WHEN THE LENS OF WISHFUL THINKING TURNS HISTORY INTO MYTH
Much of the reporting about the centenary of the granting of votes to women has been strong on emotion and weak on historical facts. Most of the narrative has been about the “suffragettes” and their militancy, with various celebs and politicians decked out in purple, white and green, the WSPU (suffragette) colours.
In fact most of the heavy lifting for women’s suffrage was done by Millicent Fawcett’s “suffragists” (NUWSS) who favoured non violent campaigning. It could well be argued that it was the NUWSS effort that won the right to vote. Yet they (and their colours of red.white and green) have today been overshadowed by the Pankhursts and the suffragettes.
Curiously enough the NUWSS was a tad more left wing than the suffragettes. The WSPU abandoned action in 1914 and fully supported WW1. Although Fawcett also supported the war she had to be more circumspect because many of her members were pacifists. Nevertheless today even left wingers were decked out in purple white and green when they should have been red, white and green.
Maybe the passionate grandstanding of the suffragettes has a greater resonance with 21st century culture than the equally determined but less theatrical behaviour of the suffragists. However, although the current commemorations focus, quite rightly, on women gaining the right to vote and the democrat in me celebrates that landmark, the historian in me does get irritated when facts get….massaged…..
“The failure of a second bill in 1867 led to the formation of the National Society for Women’s Suffrage in Manchester, gradually joined by numerous other branches around the country, which were united in 1897 in the National Union of Women’s Suffrage Societies. The suffragists of the NUWSS were many more in number than the militants who in 1903 set up the WSPU (Women’s Social and Political Union) and adopted direct militant action as tactics.
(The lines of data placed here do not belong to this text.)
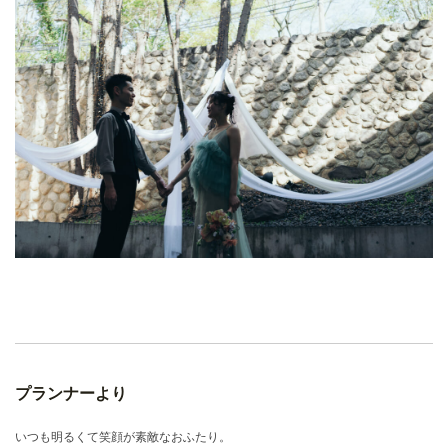
プランナーより
いつも明るくて笑顔が素敵なおふたり。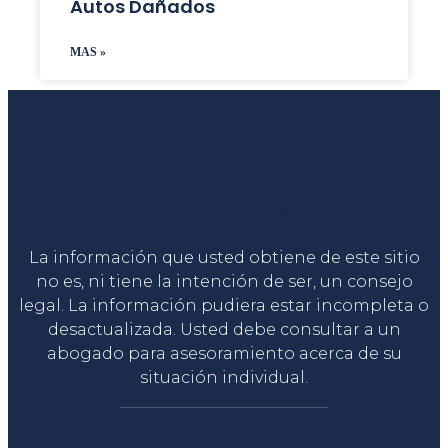
Autos Dañados
MAS »
Liga Legal®
La información que usted obtiene de este sitio
no es, ni tiene la intención de ser, un consejo
legal. La información pudiera estar incompleta o
desactualizada. Usted debe consultar a un
abogado para asesoramiento acerca de su
situación individual.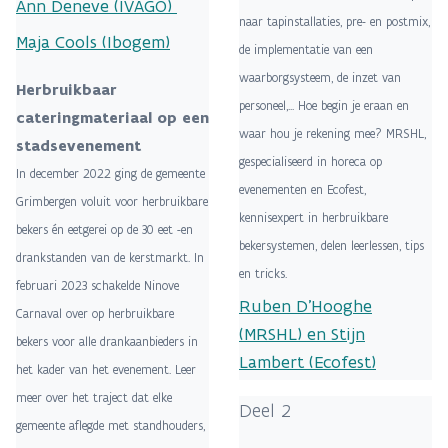
Ann Deneve (IVAGO)
naar tapinstallaties, pre- en postmix,
Maja Cools (Ibogem)
de implementatie van een
waarborgsysteem, de inzet van
Herbruikbaar
personeel,... Hoe begin je eraan en
cateringmateriaal op een
waar hou je rekening mee? MRSHL,
stadsevenement
gespecialiseerd in horeca op
In december 2022 ging de gemeente
evenementen en Ecofest,
Grimbergen voluit voor herbruikbare
kennisexpert in herbruikbare
bekers én eetgerei op de 30 eet -en
bekersystemen, delen leerlessen, tips
drankstanden van de kerstmarkt. In
en tricks.
februari 2023 schakelde Ninove
Ruben D'Hooghe
Carnaval over op herbruikbare
(MRSHL) en Stijn
bekers voor alle drankaanbieders in
Lambert (Ecofest)
het kader van het evenement. Leer
meer over het traject dat elke
Deel 2
gemeente aflegde met standhouders,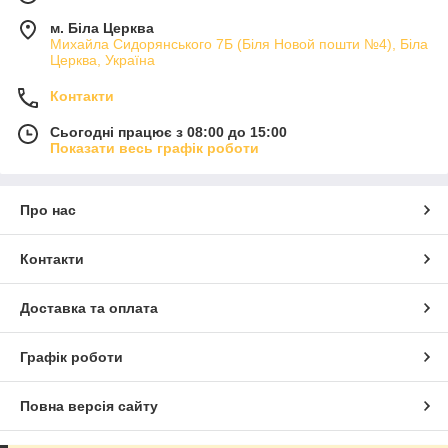
м. Біла Церква
Михайла Сидорянського 7Б (Біля Новой пошти №4), Біла
Церква, Україна
Контакти
Сьогодні працює з 08:00 до 15:00
Показати весь графік роботи
Про нас
Контакти
Доставка та оплата
Графік роботи
Повна версія сайту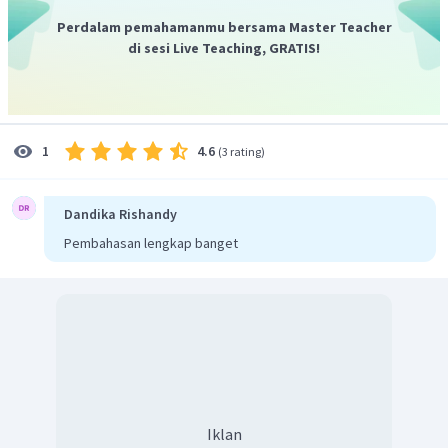
Jadi, tinggi pohon sebenarnya adalah
.
Perdalam pemahamanmu bersama Master Teacher
di sesi Live Teaching, GRATIS!
4.6
1
(
3 rating
)
Dandika Rishandy
Pembahasan lengkap banget
Iklan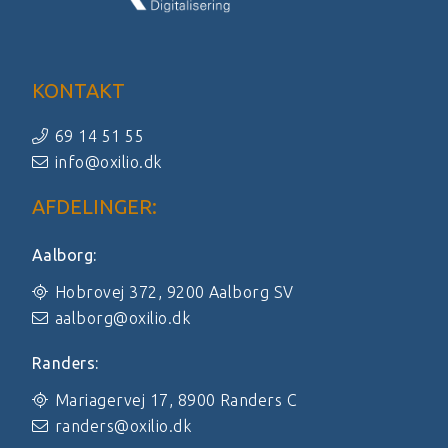
KONTAKT
69 14 51 55
info@oxilio.dk
AFDELINGER:
Aalborg:
Hobrovej 372, 9200 Aalborg SV
aalborg@oxilio.dk
Randers:
Mariagervej 17, 8900 Randers C
randers@oxilio.dk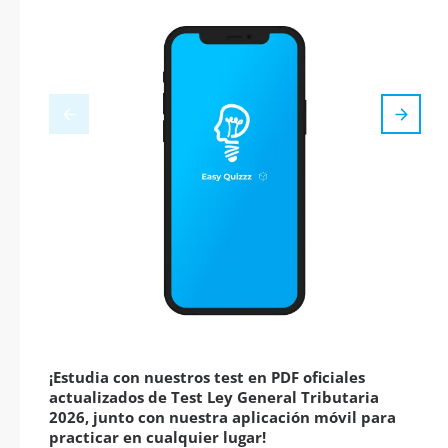
¡Estudia con nuestros test en PDF oficiales
actualizados de Test Ley General Tributaria
2026, junto con nuestra aplicación móvil para
practicar en cualquier lugar!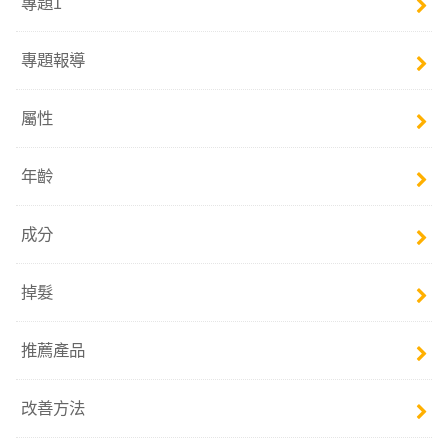
專題1
專題報導
屬性
年齡
成分
掉髮
推薦產品
改善方法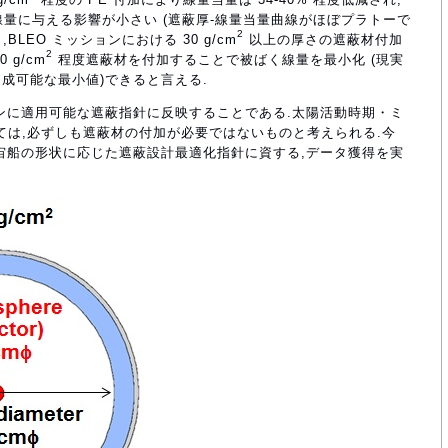
線量に与える影響が小さい (遮蔽厚-線量当量曲線がほぼプラトーで
2
BLEO ミッションにおける 30 g/cm
以上の厚さの遮蔽材付加
2
 g/cm
程度遮蔽材を付加することで被ばく線量を最小化 (現実
成可能な最小値)できると言える.
ンに適用可能な遮蔽指針に反映することである.太陽活動時期・ミ
っては,必ずしも遮蔽材の付加が必要ではないものと考えられる.今
宙船の形状に応じた遮蔽設計最適化指針に資する,データ獲得を実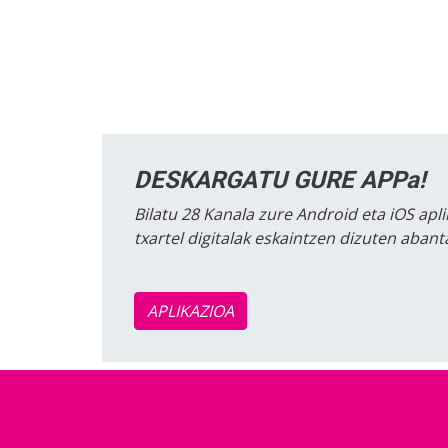
DESKARGATU GURE APPa!
Bilatu 28 Kanala zure Android eta iOS apli
txartel digitalak eskaintzen dizuten aban
APLIKAZIOA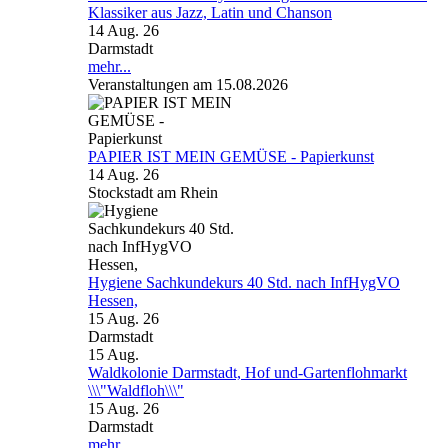
Klassiker aus Jazz, Latin und Chanson
14 Aug. 26
Darmstadt
mehr...
Veranstaltungen am 15.08.2026
PAPIER IST MEIN GEMÜSE - Papierkunst
14 Aug. 26
Stockstadt am Rhein
Hygiene Sachkundekurs 40 Std. nach InfHygVO
Hessen,
15 Aug. 26
Darmstadt
15
Aug.
Waldkolonie Darmstadt, Hof und-Gartenflohmarkt
\\\"Waldfloh\\\"
15 Aug. 26
Darmstadt
mehr...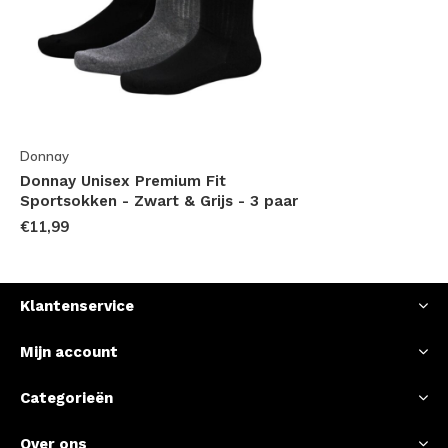
Donnay
Donnay Unisex Premium Fit
Sportsokken - Zwart & Grijs - 3 paar
€11,99
Klantenservice
Mijn account
Categorieën
Over ons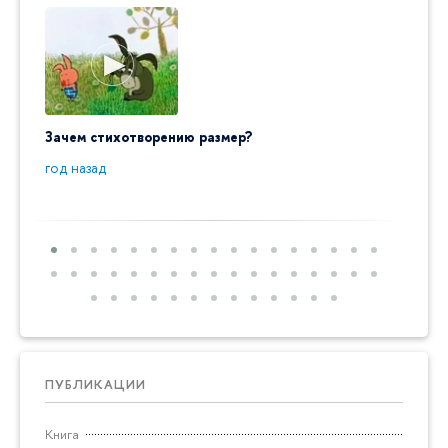
Зачем стихотворению размер?
"Ай да
пробл
год назад
год на
ПУБЛИКАЦИИ
Книга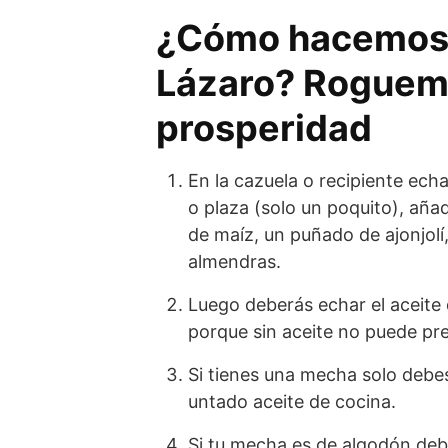
¿Cómo hacemos l
Lázaro? Roguemo
prosperidad
En la cazuela o recipiente ech
o plaza (solo un poquito), añ
de maíz, un puñado de ajonjolí
almendras.
Luego deberás echar el aceite 
porque sin aceite no puede pre
Si tienes una mecha solo debes
untado aceite de cocina.
Si tu mecha es de algodón debe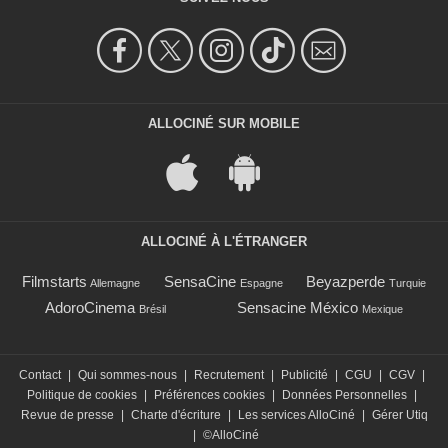
ALLOCINÉ SUR MOBILE
ALLOCINÉ À L'ÉTRANGER
Filmstarts
SensaCine
Beyazperde
Allemagne
Espagne
Turquie
AdoroCinema
Sensacine México
Brésil
Mexique
Contact
|
Qui sommes-nous
|
Recrutement
|
Publicité
|
CGU
|
CGV
|
Politique de cookies
|
Préférences cookies
|
Données Personnelles
|
Revue de presse
|
Charte d'écriture
|
Les services AlloCiné
|
Gérer Utiq
|
©AlloCiné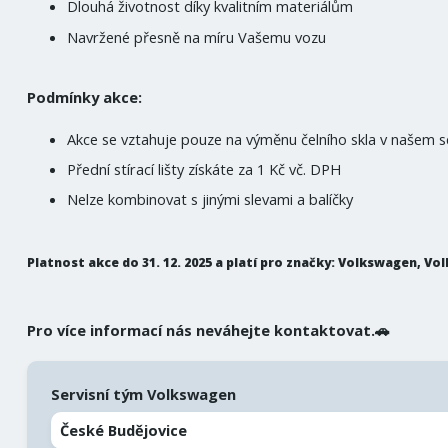
Dlouhá životnost díky kvalitním materiálům
Navržené přesně na míru Vašemu vozu
Podmínky akce:
Akce se vztahuje pouze na výměnu čelního skla v našem s
Přední stírací lišty získáte za 1 Kč vč. DPH
Nelze kombinovat s jinými slevami a balíčky
Platnost akce do 31. 12. 2025 a platí pro značky: Volkswagen, V
Pro více informací nás neváhejte kontaktovat.🚗
Servisní tým Volkswagen
České Budějovice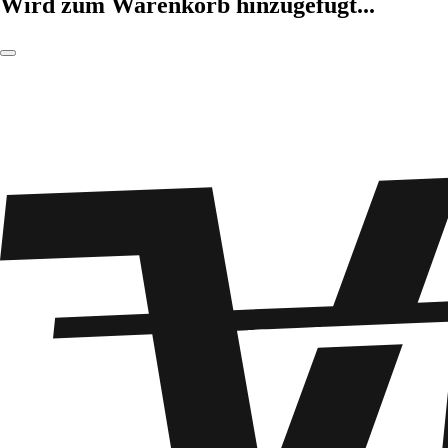
Wird zum Warenkorb hinzugefügt...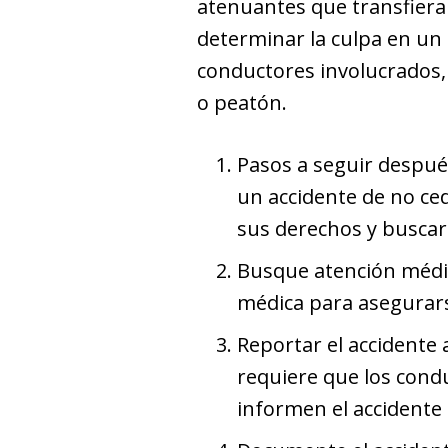
atenuantes que transfiera
determinar la culpa en un 
conductores involucrados, l
o peatón.
Pasos a seguir después
un accidente de no ce
sus derechos y buscar 
Busque atención médic
médica para asegurarse
Reportar el accidente 
requiere que los cond
informen el accidente a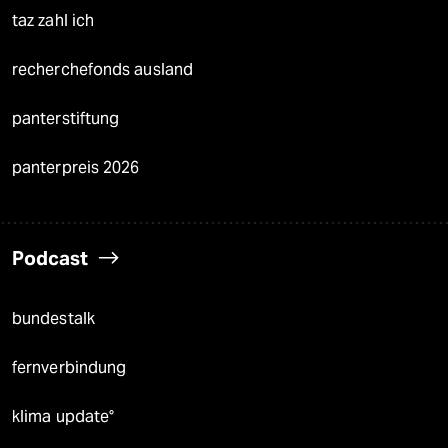
taz zahl ich
recherchefonds ausland
panterstiftung
panterpreis 2026
Podcast
bundestalk
fernverbindung
klima update°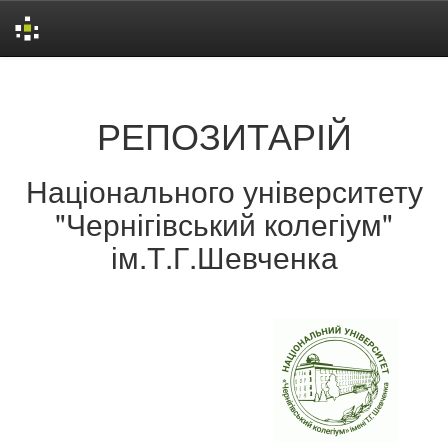
Skip
navigation
РЕПОЗИТАРІЙ
Національного університету
"Чернігівський колегіум"
ім.Т.Г.Шевченка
By 1914 the NUWSS had 50,000 members, the WSPU 5,000. The NUWSS retained their focus on peaceful campaigning: petitioning, demonstrating, writing, speaking and teaching, organising and lobbying in favour of the vote. Many of them saw the violent tactics of the suffragettes as bringing the movement and the credibility of women as aspiring responsible members of political society into disrepute and compromising the female values which they argued were needed in government and society and which necessitated that women should have a vote.”